Khusus di Indonesia, pada tahun 20 juta tahun sebelum masehi, zona tubrukan lempeng Australia dengan lempeng Asia terkunci dan menyebabkan menunjamnya lempeng Australia dibawah lempeng Asia.


Penunjaman atau subduction ini yang berlangsung hingga sekarang dan menyebabkan munculnya gunung-gunung api dan juga membentuk pegunungan Bukit Barisan disebelah barat sepanjang Pulau Sumatra dan juga sebelah selatan Pulau Jawa.


Kita mestinya tahu, bahwa pegeseran lempeng-lempeng benua penyebab gempa selalu bergerak dan terus bergerak… sejak planet Bumi ini terbentuk, hingga akhir hayatnya nanti.


Jadi bukannya mengharapkan ada gempa lagi dikemudian hari, namun itu adalah suatu kepastian. Manusia tak bisa mengelak suatu bencana, namun hanya tinggal bagaimana manusia dapat beradaptasi dan berusaha untuk menjauh dari pertemuan lempeng-lempeng benua tersebut, atau minimal untuk dapat mengetahui keilmuwan mengenai dasar-dasar penanggulangan gempa bumi.

Bahan:
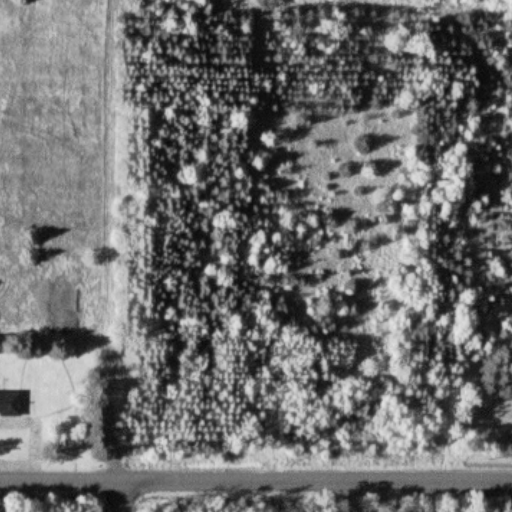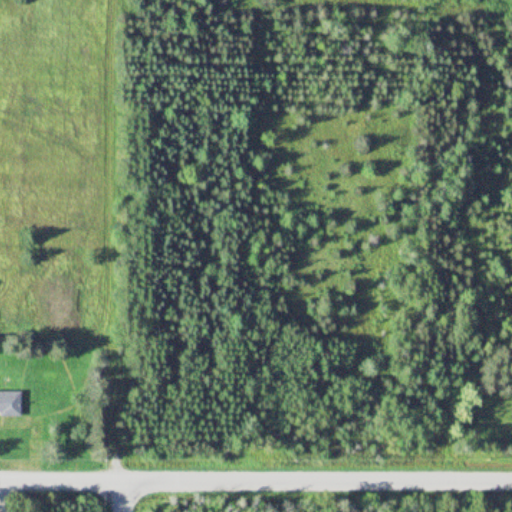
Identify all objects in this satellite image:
building: (9, 404)
road: (255, 481)
road: (120, 497)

Soal Latihan:
Tolong teruskan kutipan bacaan tentang pergeseran lempeng benua dan gempa bumi, dimulai sesudah kalimat terakhir yang tercantum.

Jawaban Latihan:
Jika kita melihat ke belakang, terutama mengaca pada kejadian gempa yang menyebabkan tsunami di Aceh pada tahun 2004 ataupun di Padang pada tahun 2009 silam dan di Palu / Donggala pada 2018, para ahli mengatakan, apabila dilihat secara geologi, baik dari lempengan dan patahan yang ada, gempa memang sudah pasti akan terjadi di Indonesia.


Namun kapan akan terjadi, belum ada satu pun ilmuwan yang bisa memprediksi kapan terjadi. Inilah benang merah sebagai batas antara pengetahuan manusia dan kekuasaan Tuhan.



Wilayah Indonesia sangat berpotensi terjadi gempa bumi karena posisinya yang berada di pertemuan tiga lempeng utama dunia, yaitu Eurasia, Indoaustralia dan Pasifik.



Ada lebih dari 200 patahan aktif di wilayah Indonesia


Dr Daryono kepala bidang informasi gempa bumi dan peringatan dini tsunami Badan Meteorologi, Klimatologi, dan Geofisika (BMKG). mengatakan bahwa wilayah Indonesia sangat berpotensi terjadi gempa bumi karena posisinya yang berada di pertemuan tiga lempeng utama dunia, yaitu Eurasia, Indoaustralia dan Pasifik.


Dari tumbukan ini terimplikasi adanya sekitar enam tumbukan lempeng aktif yang berpotensi memicu terjadinya gempa kuat. Selain itu wilayah Indonesia juga sangat kaya dengan sebaran patahan aktif atau sesar aktif.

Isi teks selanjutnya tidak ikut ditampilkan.